Japanese budget carrier Peach Aviation is to resume flights to Taiwan from Sept. 16 after a 17-month service suspension due to the COVID-19 pandemic.
Peach said its services between Taiwan Taoyuan International Airport and Kansai International Airport, near Osaka, would be its second international flight resumption after the pandemic started to ease and countries increasingly opened their borders.
It last month announced the resumption of flights between Kansai and Incheon International Airport near Seoul.
Photo: Bloomberg
The carrier said that it would offer two round trips between Taoyuan and Kansai per week, adding that tickets went on sale on Friday.
Peach started serving the Taoyuan route in October 2012, after the company was established in March that year.

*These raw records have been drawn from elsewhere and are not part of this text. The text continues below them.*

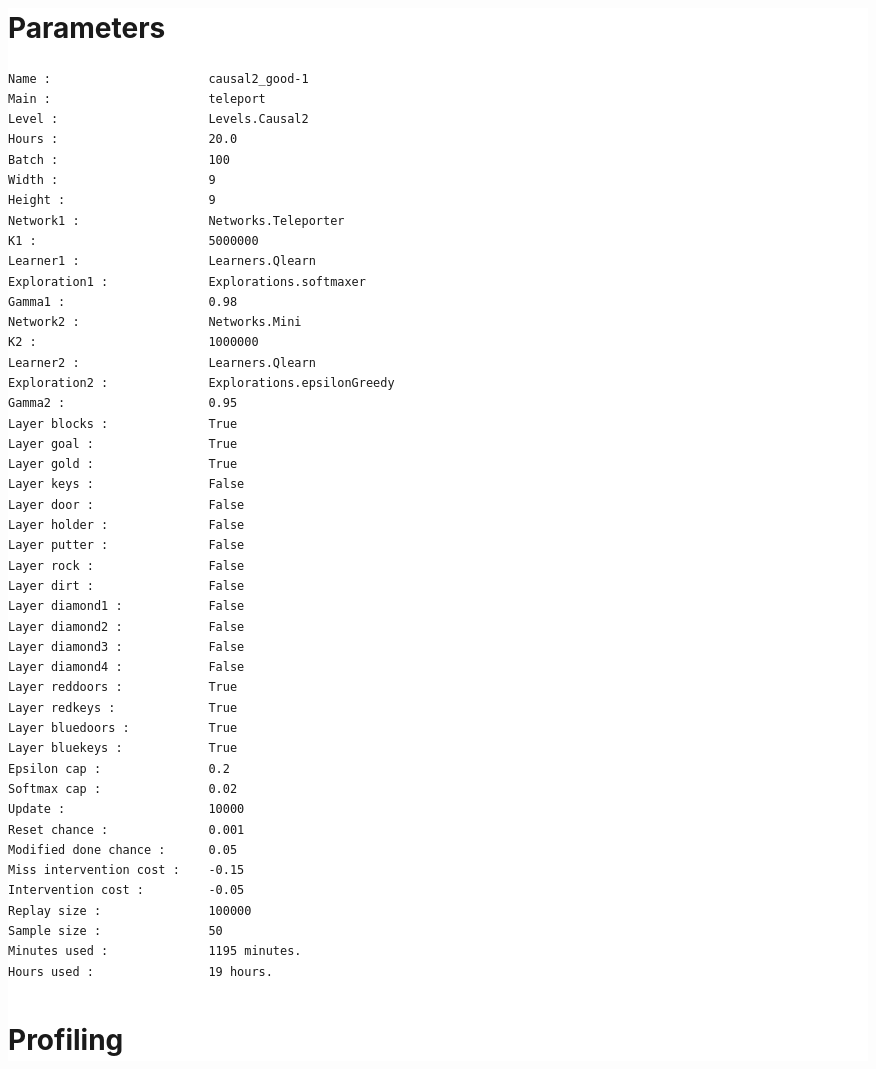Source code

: 
# Parameters

    Name :                      causal2_good-1
    Main :                      teleport
    Level :                     Levels.Causal2
    Hours :                     20.0
    Batch :                     100
    Width :                     9
    Height :                    9
    Network1 :                  Networks.Teleporter
    K1 :                        5000000
    Learner1 :                  Learners.Qlearn
    Exploration1 :              Explorations.softmaxer
    Gamma1 :                    0.98
    Network2 :                  Networks.Mini
    K2 :                        1000000
    Learner2 :                  Learners.Qlearn
    Exploration2 :              Explorations.epsilonGreedy
    Gamma2 :                    0.95
    Layer blocks :              True
    Layer goal :                True
    Layer gold :                True
    Layer keys :                False
    Layer door :                False
    Layer holder :              False
    Layer putter :              False
    Layer rock :                False
    Layer dirt :                False
    Layer diamond1 :            False
    Layer diamond2 :            False
    Layer diamond3 :            False
    Layer diamond4 :            False
    Layer reddoors :            True
    Layer redkeys :             True
    Layer bluedoors :           True
    Layer bluekeys :            True
    Epsilon cap :               0.2
    Softmax cap :               0.02
    Update :                    10000
    Reset chance :              0.001
    Modified done chance :      0.05
    Miss intervention cost :    -0.15
    Intervention cost :         -0.05
    Replay size :               100000
    Sample size :               50
    Minutes used :              1195 minutes.
    Hours used :                19 hours.

# Profiling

Before the pandemic, it served 10 routes to Taiwan, the highest number among the nations it serves. It suspended all its international routes on April 8, 2021, as passenger numbers plummeted.

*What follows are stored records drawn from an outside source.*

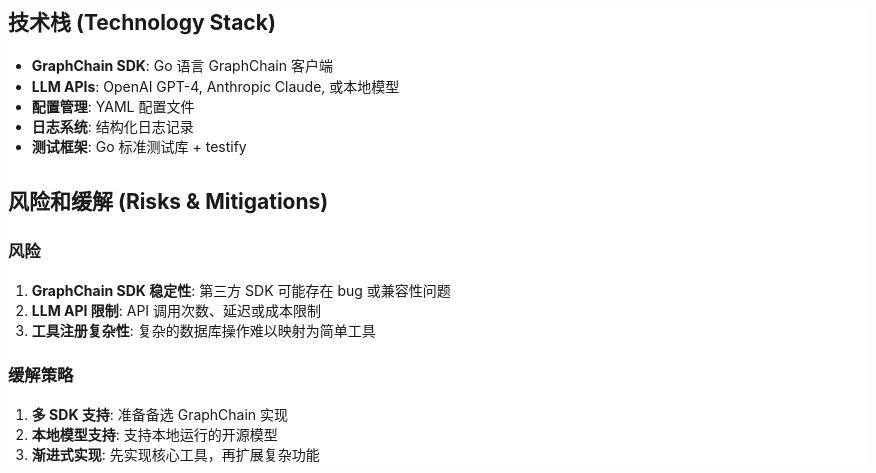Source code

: ## 技术栈 (Technology Stack)
- **GraphChain SDK**: Go 语言 GraphChain 客户端
- **LLM APIs**: OpenAI GPT-4, Anthropic Claude, 或本地模型
- **配置管理**: YAML 配置文件
- **日志系统**: 结构化日志记录
- **测试框架**: Go 标准测试库 + testify

## 风险和缓解 (Risks & Mitigations)

### 风险
1. **GraphChain SDK 稳定性**: 第三方 SDK 可能存在 bug 或兼容性问题
2. **LLM API 限制**: API 调用次数、延迟或成本限制
3. **工具注册复杂性**: 复杂的数据库操作难以映射为简单工具

### 缓解策略
1. **多 SDK 支持**: 准备备选 GraphChain 实现
2. **本地模型支持**: 支持本地运行的开源模型
3. **渐进式实现**: 先实现核心工具，再扩展复杂功能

Peach served routes from Tokyo’s Haneda Airport and Narita International Airport, Okinawa’s Naha Airport, Fukuoka Airport, Sendai Airport and New Chitose Airport on Hokkaido to Taoyuan.
It also served routes from Narita, Okinawa and Kansai to Kaohsiung International Airport.
Peach executive director and CEO Kenaki Mori said he hopes that Japanese would get the chance to travel to Taiwan via the airline’s Taoyuan-Kansai route, while Taiwanese can access Japan through that route.
He hopes people-to-people exchanges would become more convenient, he said.
Peach would gradually resume more international flights and expand its route network, aiming to become a bridge between Osaka and other destinations in Asia for the 2025 World Expo, which is scheduled to open in the Japanese city in April 2025.